Passage for review:
The contingent consideration that may be payable will be satisfied by 50% cash and 50% Next 15 shares. Management’s best estimate of contingent consideration payable at the date of acquisition was £1,823,000 (€2,113,000) undiscounted and £1,231,000 (€1,427,000) discounted. At the balance sheet date, the present value of the obligation was £1,241,000.

Acquisition costs of £82,000 were paid in relation to the purchase of the Trademark businesses, and recognised within the consolidated income statement in the period to 31 January 2012.

Goodwill of £1,588,000 arises from anticipated profitability and future operating synergies from the combination.

Intangible assets of £669,000 have been recognised in respect of customer relationships, which will be amortised over five years. An associated deferred tax liability of £235,000 has been capitalised and is included within the value of goodwill. The liability will be released over the same term as the amortisation.

Required action A:
Answer these questions using the passage on the Trademark acquisition:
(i) How will the contingent consideration be satisfied?
(ii) What amount of acquisition costs was paid?
(iii) Over how many years will the intangible assets for customer relationships be amortized?
Required action B:
Repeat the passage on the Trademark acquisition word for word, from "Acquisition costs of" up to and including "as the amortisation.".
The records below the passage were drawn from a separate source.

Dataset entries:
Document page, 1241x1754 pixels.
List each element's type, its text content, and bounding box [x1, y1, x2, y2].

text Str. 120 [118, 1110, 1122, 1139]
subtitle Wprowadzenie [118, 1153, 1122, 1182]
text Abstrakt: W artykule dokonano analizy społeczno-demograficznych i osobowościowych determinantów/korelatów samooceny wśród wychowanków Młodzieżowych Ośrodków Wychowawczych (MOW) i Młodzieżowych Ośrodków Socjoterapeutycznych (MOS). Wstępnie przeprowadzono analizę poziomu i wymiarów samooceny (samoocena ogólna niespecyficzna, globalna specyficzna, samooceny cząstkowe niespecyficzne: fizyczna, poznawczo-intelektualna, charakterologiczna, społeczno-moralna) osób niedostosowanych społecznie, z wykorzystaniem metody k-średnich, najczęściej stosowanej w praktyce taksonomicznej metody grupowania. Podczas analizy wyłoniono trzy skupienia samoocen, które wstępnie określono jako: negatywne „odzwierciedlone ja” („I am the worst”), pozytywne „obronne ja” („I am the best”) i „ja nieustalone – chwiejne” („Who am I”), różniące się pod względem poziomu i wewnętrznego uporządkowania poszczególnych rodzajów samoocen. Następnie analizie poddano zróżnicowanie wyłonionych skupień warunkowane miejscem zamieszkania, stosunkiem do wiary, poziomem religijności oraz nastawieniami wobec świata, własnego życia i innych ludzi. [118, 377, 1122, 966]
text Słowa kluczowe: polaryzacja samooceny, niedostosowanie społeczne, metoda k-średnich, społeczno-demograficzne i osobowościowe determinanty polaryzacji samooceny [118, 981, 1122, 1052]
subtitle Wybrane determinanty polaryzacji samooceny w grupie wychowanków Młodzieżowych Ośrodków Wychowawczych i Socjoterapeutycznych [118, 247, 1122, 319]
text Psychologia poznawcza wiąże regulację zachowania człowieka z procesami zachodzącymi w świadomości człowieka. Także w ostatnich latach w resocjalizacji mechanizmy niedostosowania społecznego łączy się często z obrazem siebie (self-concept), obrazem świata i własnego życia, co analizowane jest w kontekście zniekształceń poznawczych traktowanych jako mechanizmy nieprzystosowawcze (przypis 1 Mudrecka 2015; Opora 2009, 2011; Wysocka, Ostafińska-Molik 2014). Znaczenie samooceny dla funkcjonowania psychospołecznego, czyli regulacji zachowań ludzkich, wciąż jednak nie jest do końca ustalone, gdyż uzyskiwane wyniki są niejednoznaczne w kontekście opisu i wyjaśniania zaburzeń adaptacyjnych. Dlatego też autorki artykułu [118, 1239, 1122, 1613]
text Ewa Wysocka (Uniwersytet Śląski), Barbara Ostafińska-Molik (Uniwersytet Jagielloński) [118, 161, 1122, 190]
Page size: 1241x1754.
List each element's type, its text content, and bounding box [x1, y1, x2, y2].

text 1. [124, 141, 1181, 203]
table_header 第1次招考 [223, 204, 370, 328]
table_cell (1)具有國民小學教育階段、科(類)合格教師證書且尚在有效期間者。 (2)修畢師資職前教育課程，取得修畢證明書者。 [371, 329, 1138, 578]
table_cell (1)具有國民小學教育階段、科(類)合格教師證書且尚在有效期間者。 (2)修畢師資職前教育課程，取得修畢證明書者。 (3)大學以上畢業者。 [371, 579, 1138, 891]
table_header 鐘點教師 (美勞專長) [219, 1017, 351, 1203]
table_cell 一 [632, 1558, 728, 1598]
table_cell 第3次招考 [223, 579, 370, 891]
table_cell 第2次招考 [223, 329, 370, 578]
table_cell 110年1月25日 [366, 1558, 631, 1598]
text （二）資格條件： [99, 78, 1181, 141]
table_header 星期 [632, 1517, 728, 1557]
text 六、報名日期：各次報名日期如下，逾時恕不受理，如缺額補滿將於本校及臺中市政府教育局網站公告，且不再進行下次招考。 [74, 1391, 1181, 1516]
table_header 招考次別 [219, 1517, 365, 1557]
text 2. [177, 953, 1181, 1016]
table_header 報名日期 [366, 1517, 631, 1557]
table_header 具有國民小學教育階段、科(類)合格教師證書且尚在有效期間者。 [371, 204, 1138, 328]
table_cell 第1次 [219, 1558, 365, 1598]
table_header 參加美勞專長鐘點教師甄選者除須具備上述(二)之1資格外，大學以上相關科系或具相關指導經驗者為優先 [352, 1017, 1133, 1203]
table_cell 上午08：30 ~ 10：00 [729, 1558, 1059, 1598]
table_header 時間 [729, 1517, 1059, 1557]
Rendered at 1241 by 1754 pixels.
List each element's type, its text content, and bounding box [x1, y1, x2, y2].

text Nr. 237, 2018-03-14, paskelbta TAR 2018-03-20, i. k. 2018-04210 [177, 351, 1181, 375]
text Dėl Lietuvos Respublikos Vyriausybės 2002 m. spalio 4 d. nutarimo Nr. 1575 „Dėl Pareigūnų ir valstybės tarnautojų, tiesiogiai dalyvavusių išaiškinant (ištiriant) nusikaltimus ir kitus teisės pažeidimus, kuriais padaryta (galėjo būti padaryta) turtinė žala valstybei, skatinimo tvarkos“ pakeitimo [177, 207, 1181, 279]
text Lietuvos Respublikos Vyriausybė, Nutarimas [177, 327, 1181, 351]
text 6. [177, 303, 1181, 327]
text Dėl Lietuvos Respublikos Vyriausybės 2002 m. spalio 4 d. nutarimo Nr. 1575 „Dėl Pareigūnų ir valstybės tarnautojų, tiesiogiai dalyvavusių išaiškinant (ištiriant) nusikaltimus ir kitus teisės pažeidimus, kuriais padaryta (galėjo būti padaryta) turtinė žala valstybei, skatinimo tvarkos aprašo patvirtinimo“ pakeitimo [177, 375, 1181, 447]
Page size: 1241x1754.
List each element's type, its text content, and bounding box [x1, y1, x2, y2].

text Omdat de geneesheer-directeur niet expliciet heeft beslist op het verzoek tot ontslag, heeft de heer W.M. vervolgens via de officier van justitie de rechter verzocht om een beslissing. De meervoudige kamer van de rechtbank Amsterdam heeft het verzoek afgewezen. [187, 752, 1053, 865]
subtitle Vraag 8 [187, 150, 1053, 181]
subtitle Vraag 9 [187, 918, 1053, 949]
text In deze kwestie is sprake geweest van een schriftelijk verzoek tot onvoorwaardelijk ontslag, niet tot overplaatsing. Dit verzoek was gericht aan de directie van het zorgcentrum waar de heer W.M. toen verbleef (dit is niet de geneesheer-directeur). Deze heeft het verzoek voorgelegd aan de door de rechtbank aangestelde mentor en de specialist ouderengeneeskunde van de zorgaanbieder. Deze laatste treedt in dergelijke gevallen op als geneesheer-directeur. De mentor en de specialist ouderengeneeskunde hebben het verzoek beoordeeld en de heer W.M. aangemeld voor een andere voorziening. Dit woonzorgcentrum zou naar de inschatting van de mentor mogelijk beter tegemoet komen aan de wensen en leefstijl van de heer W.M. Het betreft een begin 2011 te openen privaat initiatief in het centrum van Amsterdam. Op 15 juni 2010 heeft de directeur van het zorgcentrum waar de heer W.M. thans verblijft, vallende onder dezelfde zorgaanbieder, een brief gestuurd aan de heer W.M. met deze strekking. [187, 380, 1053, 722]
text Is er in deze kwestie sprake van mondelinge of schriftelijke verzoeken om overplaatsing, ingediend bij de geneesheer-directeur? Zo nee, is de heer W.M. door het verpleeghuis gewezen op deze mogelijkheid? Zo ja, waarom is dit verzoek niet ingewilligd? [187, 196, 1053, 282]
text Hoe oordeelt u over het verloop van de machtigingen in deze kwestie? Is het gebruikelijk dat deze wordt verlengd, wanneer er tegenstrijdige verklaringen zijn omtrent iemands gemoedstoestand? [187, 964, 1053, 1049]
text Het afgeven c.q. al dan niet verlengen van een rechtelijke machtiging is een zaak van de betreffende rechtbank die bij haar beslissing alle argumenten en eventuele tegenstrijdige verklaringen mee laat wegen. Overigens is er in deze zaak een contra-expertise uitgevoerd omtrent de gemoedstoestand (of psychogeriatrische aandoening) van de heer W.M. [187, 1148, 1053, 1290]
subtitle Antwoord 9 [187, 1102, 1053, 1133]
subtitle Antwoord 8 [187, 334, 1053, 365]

Response area A:
(i) 50% cash and 50% Next 15 shares
(ii) £82,000
(iii) Five years

Response area B:
Acquisition costs of £82,000 were paid in relation to the purchase of the Trademark businesses, and recognised within the consolidated income statement in the period to 31 January 2012.

Goodwill of £1,588,000 arises from anticipated profitability and future operating synergies from the combination.

Intangible assets of £669,000 have been recognised in respect of customer relationships, which will be amortised over five years. An associated deferred tax liability of £235,000 has been capitalised and is included within the value of goodwill. The liability will be released over the same term as the amortisation.